Valorizzare la cultura della legalità, rendere omaggio a una delle figure più autorevoli della magistratura italiana e rafforzare il legame con le radici del territorio. Sono questi gli obiettivi che hanno spinto i consiglieri comunali di minoranza Patrizia Stefani e Maurizio Oddo a depositare un Ordine del Giorno con cui chiedono il conferimento della cittadinanza onoraria del Comune di Pigna alla dottoressa Anna Canepa. La proposta punta ad avviare l'iter previsto dal regolamento comunale per assegnare il massimo riconoscimento civico a una magistrata che, nel corso della sua carriera, si è distinta nella lotta alla criminalità organizzata e nella difesa dei principi di legalità.
Entrata in magistratura nel 1987, Anna Canepa ha iniziato il proprio percorso professionale alla Procura di Caltagirone per poi approdare a Genova, dove ha operato all'interno della Direzione Distrettuale Antimafia. Successivamente ha ricoperto il prestigioso incarico di Sostituto Procuratore presso la Direzione Nazionale Antimafia, coordinando il contrasto alle organizzazioni mafiose su scala nazionale con particolare attenzione alle infiltrazioni nel Nord Italia. Un'attività che si è estesa anche alla tutela delle vittime della tratta di esseri umani e alla formazione, ricevendo nel tempo importanti riconoscimenti, tra cui il Sigillo d'Argento della Regione Liguria.
A rendere ancora più significativa la proposta, spiegano i promotori dell'iniziativa, è il profondo legame della magistrata con Pigna, dove affondano le radici della sua famiglia. Un elemento identitario che, secondo i consiglieri di minoranza, rafforza il valore simbolico del conferimento e rappresenta un motivo di orgoglio per l'intera comunità, chiamata a riconoscere il percorso umano e professionale di una donna che ha dedicato la propria vita al servizio dello Stato.
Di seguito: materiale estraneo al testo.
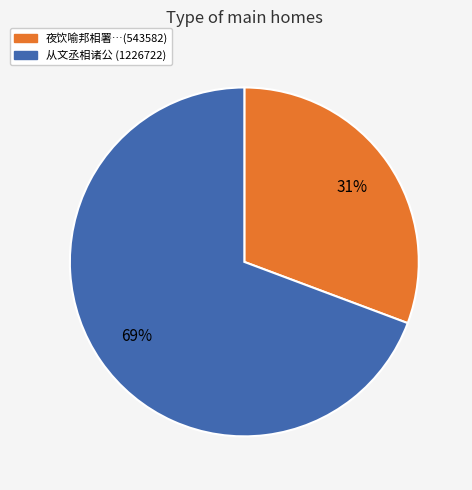

Does any single category account for the majority?

Yes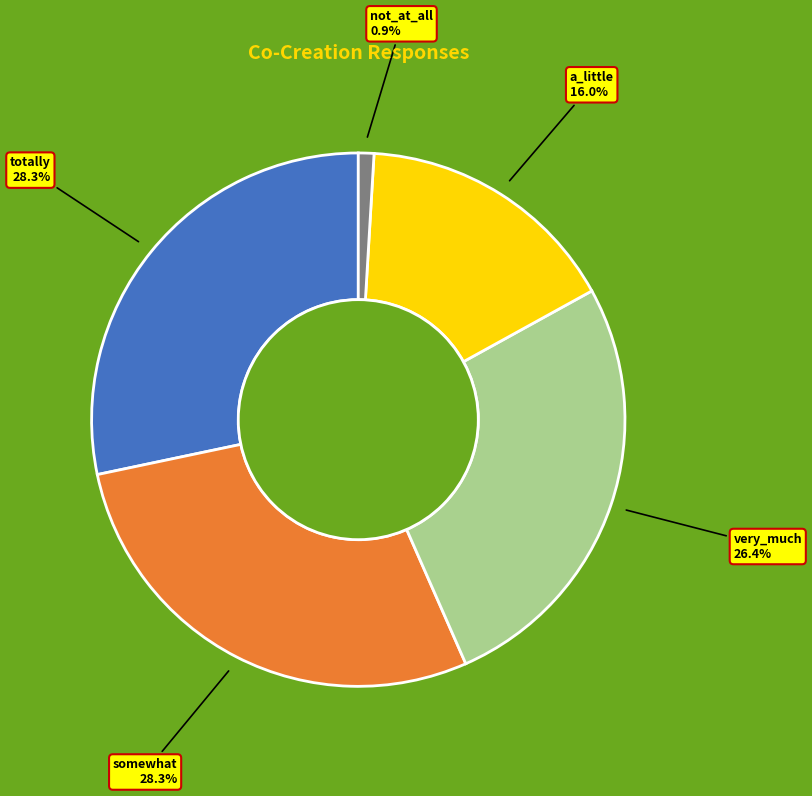

Does a_little account for over 50% of the chart?

No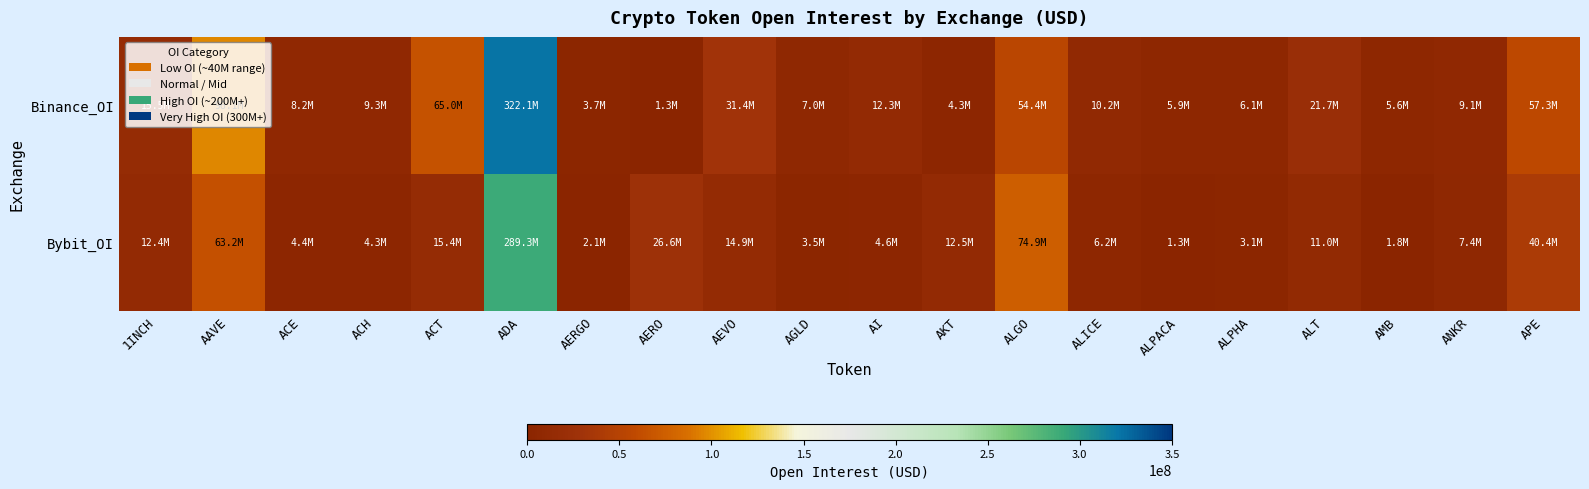

What is the total value across all series at ANKR?

16500344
"La cittadinanza onoraria è il massimo riconoscimento del nostro Comune", spiegano i consiglieri Patrizia Stefani e Maurizio Oddo. "Con questa proposta vogliamo esprimere la gratitudine dell'intera comunità verso una donna che ha speso la propria vita a difesa della giustizia e dei principi costituzionali. Ma vogliamo anche lanciare un messaggio forte alle giovani generazioni, indicando nell'integrità morale e nell'impegno civile un esempio concreto da seguire".
L'Ordine del Giorno impegna ora ufficialmente il sindaco e la Giunta ad avviare il procedimento previsto dal regolamento comunale per il conferimento della cittadinanza onoraria. Nelle intenzioni della minoranza, la consegna del riconoscimento dovrebbe avvenire nel corso di una seduta solenne del Consiglio comunale, aperta alla partecipazione della cittadinanza, trasformando la cerimonia in un momento di condivisione dei valori democratici e della cultura della legalità, destinato a lasciare un segno nel patrimonio civile e morale della comunità di Pigna.